World Cup Fever: NOT

By: Rachel Marsden

PARIS -- Ghana recently knocked the USA out of the soccer World Cup. You’re already forgiven for not noticing. Even diehard American sports fans can probably more readily name five supermodels from the latest Sports Illustrated calendar than they could five Team USA soccer players (hint: David Beckham isn’t one of them).

When Ghana won, a fan wrote on the FIFA website that the U.S. used to rule the world but now will learn that it’s changing. Eighteen years without a dictator running your country is a good start, but let’s not confuse life with a game. When this can be achieved, then you’ll know you’ve really matured. (Incidentally, as a woman I use the same criteria to select boyfriends.) Note, for example, how Germany can beat England at the World Cup without causing anyone to experience atrocious flashbacks to the 1940s.

Interesting, isn’t it, how the various teams in this tournament are cultural microcosms of their representative countries? In the case of Team USA, getting angry in the wake of a World Cup defeat is a bit like flipping out a 5-year old who beats you in a potato sack race: He still has no real power in life.

Any USA supporters can dismount this bandwagon with a shrug in the same way that one would disembark the coaster at Coney Island. The excitement doesn’t bleed into the next day, or week, or month. If any homecoming parade were to ensue, most people would just be annoyed by the resulting traffic jam.
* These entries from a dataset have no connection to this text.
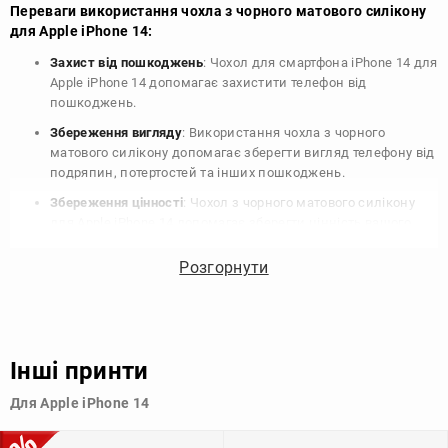
Переваги використання чохла з чорного матового силікону
для Apple iPhone 14:
Захист від пошкоджень
: Чохол для смартфона iPhone 14 для
Apple iPhone 14 допомагає захистити телефон від
пошкоджень.
Збереження вигляду
: Використання чохла з чорного
матового силікону допомагає зберегти вигляд телефону від
подряпин, потертостей та інших пошкоджень.
Збереження цінності
: Чохол з чорного матового силікону
для Apple iPhone 14 допомагає зберегти цінність вашого
телефону, що особливо важливо для людей, які планують
продати свій пристрій в майбутньому.
Розгорнути
Варіативність дизайну
: Наявність великого вибору чохлів
для Apple iPhone 14 з чорного матового силікону дозволяє
підібрати той, що найбільше відповідає вашому стилю та
особистому смаку.
Інші принти
Узагалі, чохол для телефону - це дуже корисний аксесуар, який
Для Apple iPhone 14
допомагає захистити ваш пристрій, зберегти його цінність і
додати зручності в користуванні.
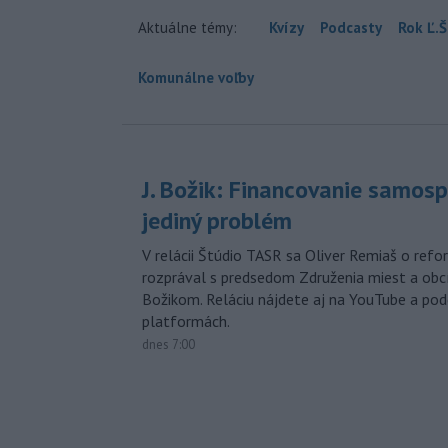
Aktuálne témy:
Kvízy
Podcasty
Rok Ľ.Š
Komunálne voľby
J. Božik: Financovanie samospr
jediný problém
V relácii Štúdio TASR sa Oliver Remiaš o ref
rozprával s predsedom Združenia miest a ob
Božikom. Reláciu nájdete aj na YouTube a po
platformách.
dnes 7:00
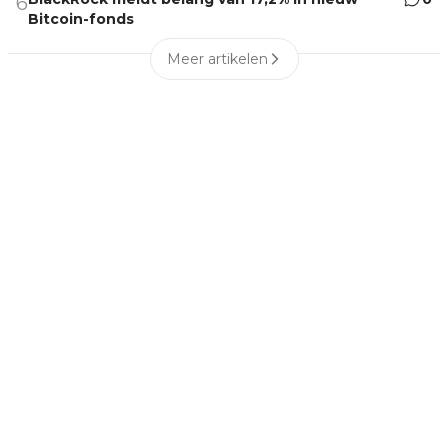
6
Bitcoin-fonds
Meer artikelen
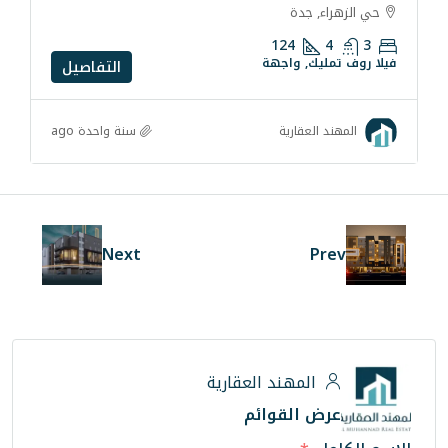
ة
124
واجهة
التفاصيل
سنة واحدة ago
رية
Next
ند العقارية
لقوائم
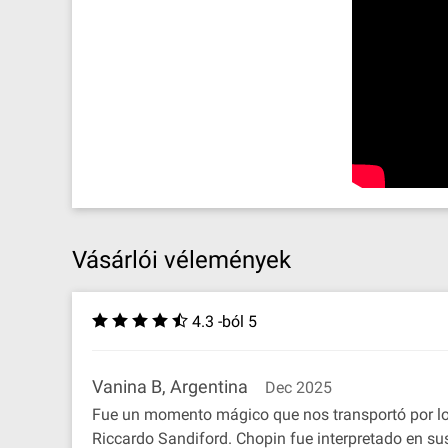
Vásárlói vélemények
4.3 -ból 5
Vanina B, Argentina
Dec 2025
Fue un momento mágico que nos transportó por lo
Riccardo Sandiford. Chopin fue interpretado en su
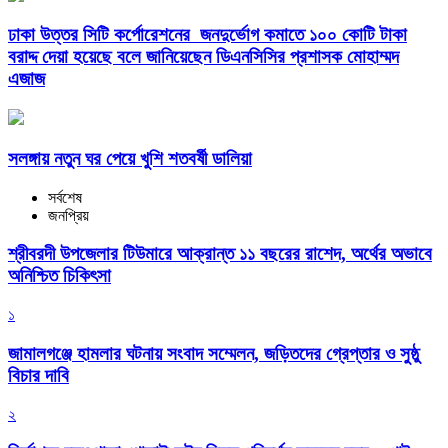
ঢাকা উত্তর সিটি কর্পোরেশনের জনদুর্ভোগ কমাতে ১০০ কোটি টাকা
বরাদ্দ দেয়া হয়েছে বলে জানিয়েছেন ডিএনসিসির প্রশাসক মোহাম্মদ
এজাজ
সলঙ্গায় নতুন ঘর পেয়ে খুশি শতবর্ষী ডালিয়া
সর্বশেষ
জনপ্রিয়
শ্রীবরদী উপজেলার টিউমারে আক্রান্ত ১১ বছরের রাশেদ, অর্থের অভাবে
অনিশ্চিত চিকিৎসা
১
জামালগঞ্জে হামলার ঘটনায় সংবাদ সম্মেলন, জড়িতদের গ্রেপ্তার ও সুষ্ঠু
বিচার দাবি
২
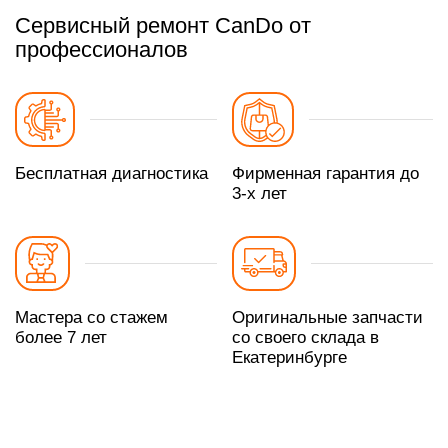
Сервисный ремонт CanDo от
профессионалов
Бесплатная диагностика
Фирменная гарантия до
3-х лет
Мастера со стажем
Оригинальные запчасти
более 7 лет
со своего склада в
Екатеринбурге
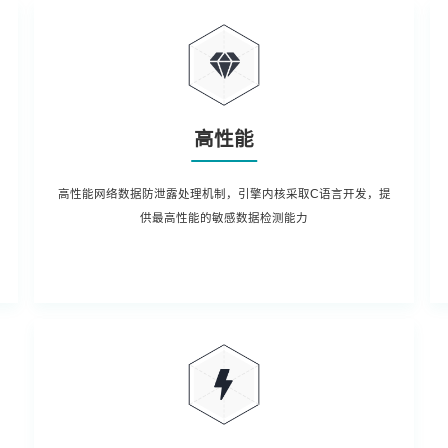
高性能
高性能网络数据防泄露处理机制，引擎内核采取C语言开发，提
供最高性能的敏感数据检测能力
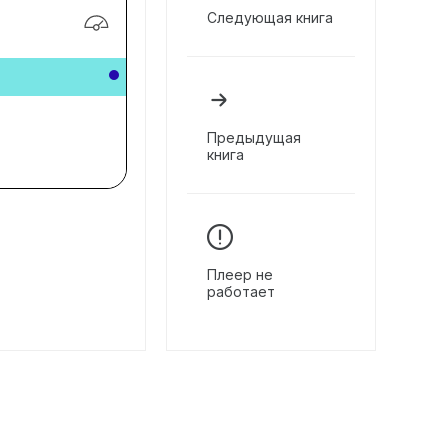
Следующая книга
Предыдущая
книга
Плеер не
работает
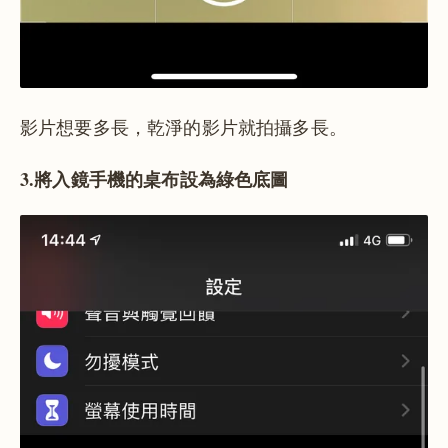
影片想要多長，乾淨的影片就拍攝多長。
3.將入鏡手機的桌布設為綠色底圖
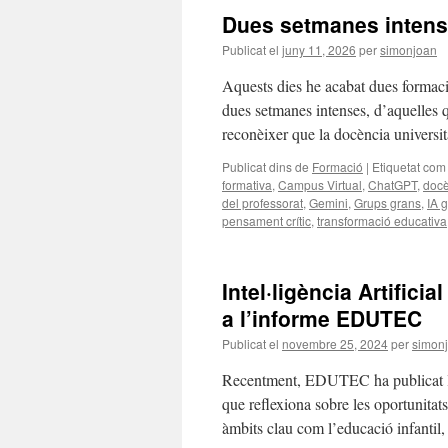
Dues setmanes intenses
Publicat el
juny 11, 2026
per
simonjoan
Aquests dies he acabat dues formacio
dues setmanes intenses, d’aquelles qu
reconèixer que la docència universi
Publicat dins de
Formació
|
Etiquetat com
formativa
,
Campus Virtual
,
ChatGPT
,
docè
del professorat
,
Gemini
,
Grups grans
,
IA 
pensament crític
,
transformació educativa
Intel·ligència Artificia
a l’informe EDUTEC
Publicat el
novembre 25, 2024
per
simon
Recentment, EDUTEC ha publicat l’I
que reflexiona sobre les oportunitat
àmbits clau com l’educació infantil,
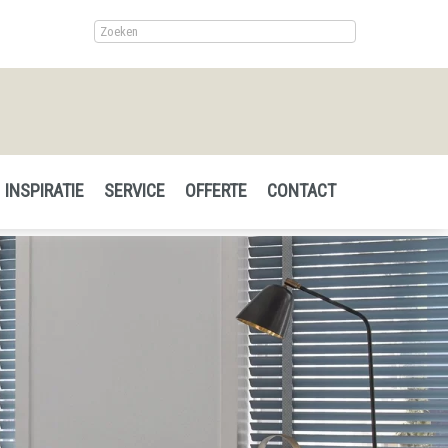
INSPIRATIE
SERVICE
OFFERTE
CONTACT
I can’t help but notice how many teams from countries still struggling with simple issues such as hygiene and running water are just so happy to be participating. Like they can’t believe they’re invited and getting so much attention in the absence of a television advertising campaign, a group song, or Bono. The only other place these countries receive so much disproportionate attention is at the United Nations General Assembly. 

North Korea’s team did what you’d expect them to do (before ultimately losing): defect, almost as soon as their feet touched foreign soil, in an attempt to start a better life in one of the world’s biggest crime capitals (Johannesburg). But just like back home, they were found and brought back into the fold by a manager who claims to chat on a cell with Kim Jong-Il during matches—lest anyone think the dictator is blasé about something as significant as grown men hitting balls with their feet.

Speaking of which—the French team still hasn’t recovered from the relentless ball-kicking administered by their countrymen since the team’s first-round defeat. Only one team can win the World Cup, and that team apparently had to be France. And since it wasn’t, there will be a parliamentary inquiry into the ordeal. French children are disappointed—more embarrassed on the world stage by Team France than they ever were by the presidencies of Jacques Chirac and Francois Mitterrand.

Sports fans at my gym in Paris were more aghast at the early loss than they are by the fact that the gym’s air conditioning has been broken for at least a month in up to 95F summer heat. 

Mysterious drama between players and staff of the French team was beamed into homes and dissected for days on end, negating the need to take in a French film at the local cinema. The French players went on strike for dubious reasons—just like much of France did last week, bunging up subway and airport traffic.

France Soir newspaper’s headline pleaded with the team to “respect” those who care about them—much like a French wife who just discovered the man whose dirty underwear she lovingly washes has let her down. “We Want Goals!” screamed the same newspaper’s headline a few days earlier, as though the players were mooching public funds. Class envy carved out a place in the debate: “They’re spoiled millionaires!” Last I checked, none of them inherited their millions. At some point, market forces compensated their talents. The market will also determine their downfall, with or without any intensely directed jealousy. Either way, your life won’t personally improve.

“But they are disgracing the uniform!” I was told. Oh, right. Like that hasn’t happened since the Napoleonic Wars. Now suddenly it’s a national emergency? Mediocrity doesn’t entrench itself this reliably overnight. What the French are now witnessing is the culmination of directed efforts in this regard over centuries, and accelerated over the past few decades. Excellence has been culturally bred out, with the Equipe de France being the coup de grace. 

So sit back and enjoy the remaining 10 years left in this World Cup. It can’t hurt any.